START Data extract

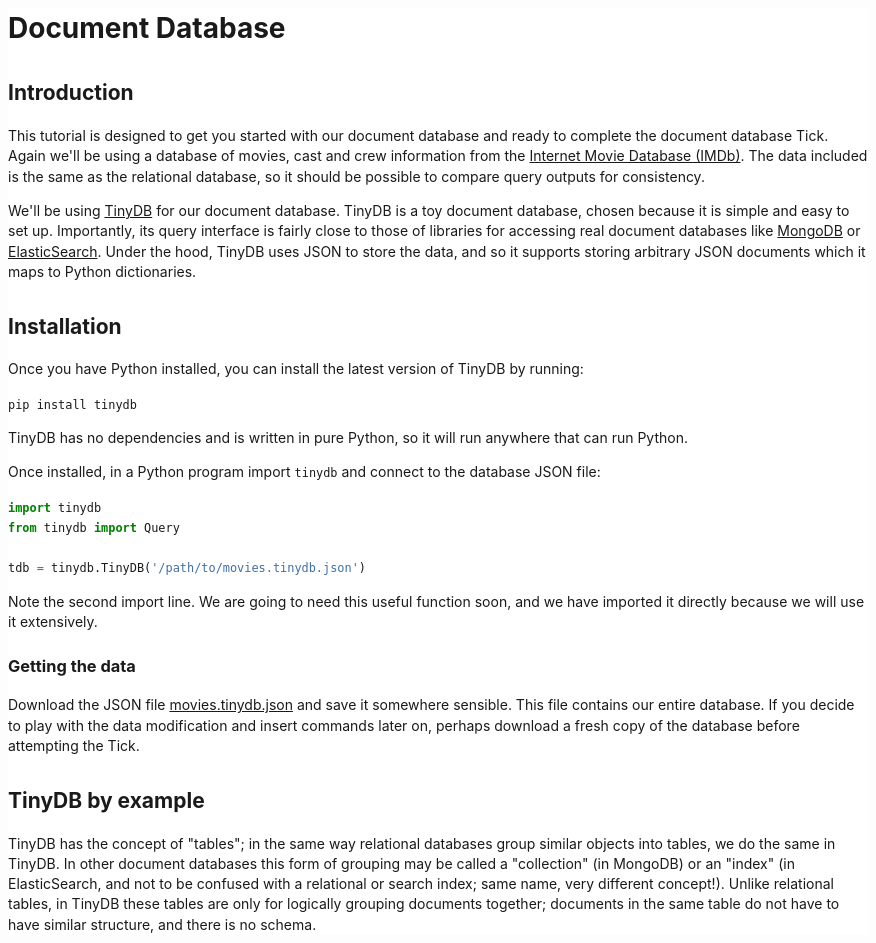 # Document Database

## Introduction

This tutorial is designed to get you started with our document database and ready to complete the document database Tick. Again we'll be using a database of movies, cast and crew information from the [Internet Movie Database (IMDb)](https://developer.imdb.com/non-commercial-datasets/). The data included is the same as the relational database, so it should be possible to compare query outputs for consistency.

We'll be using [TinyDB](https://tinydb.readthedocs.io/en/latest/index.html) for our document database. TinyDB is a toy document database, chosen because it is simple and easy to set up. Importantly, its query interface is fairly close to those of libraries for accessing real document databases like [MongoDB](https://www.mongodb.com/) or [ElasticSearch](https://www.elastic.co/). Under the hood, TinyDB uses JSON to store the data, and so it supports storing arbitrary JSON documents which it maps to Python dictionaries.

## Installation

Once you have Python installed, you can install the latest version of TinyDB by running:
```bash
pip install tinydb
```
TinyDB has no dependencies and is written in pure Python, so it will run anywhere that can run Python.

Once installed, in a Python program import `tinydb` and connect to the database JSON file:
```python
import tinydb
from tinydb import Query

tdb = tinydb.TinyDB('/path/to/movies.tinydb.json')
```

Note the second import line. We are going to need this useful function soon, and we have imported it directly because we will use it extensively.


### Getting the data

Download the JSON file [movies.tinydb.json](!!!!!) and save it somewhere sensible. This file contains our entire database. If you decide to play with the data modification and insert commands later on, perhaps download a fresh copy of the database before attempting the Tick.


## TinyDB by example

TinyDB has the concept of "tables"; in the same way relational databases group similar objects into tables, we do the same in TinyDB. In other document databases this form of grouping may be called a "collection" (in MongoDB) or an "index" (in ElasticSearch, and not to be confused with a relational or search index; same name, very different concept!). Unlike relational tables, in TinyDB these tables are only for logically grouping documents together; documents in the same table do not have to have similar structure, and there is no schema.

END Data extract

◆ Your task ◆
Scan the lines above for "movies" and state how many match, nothing more.

◆ Written reply ◆
3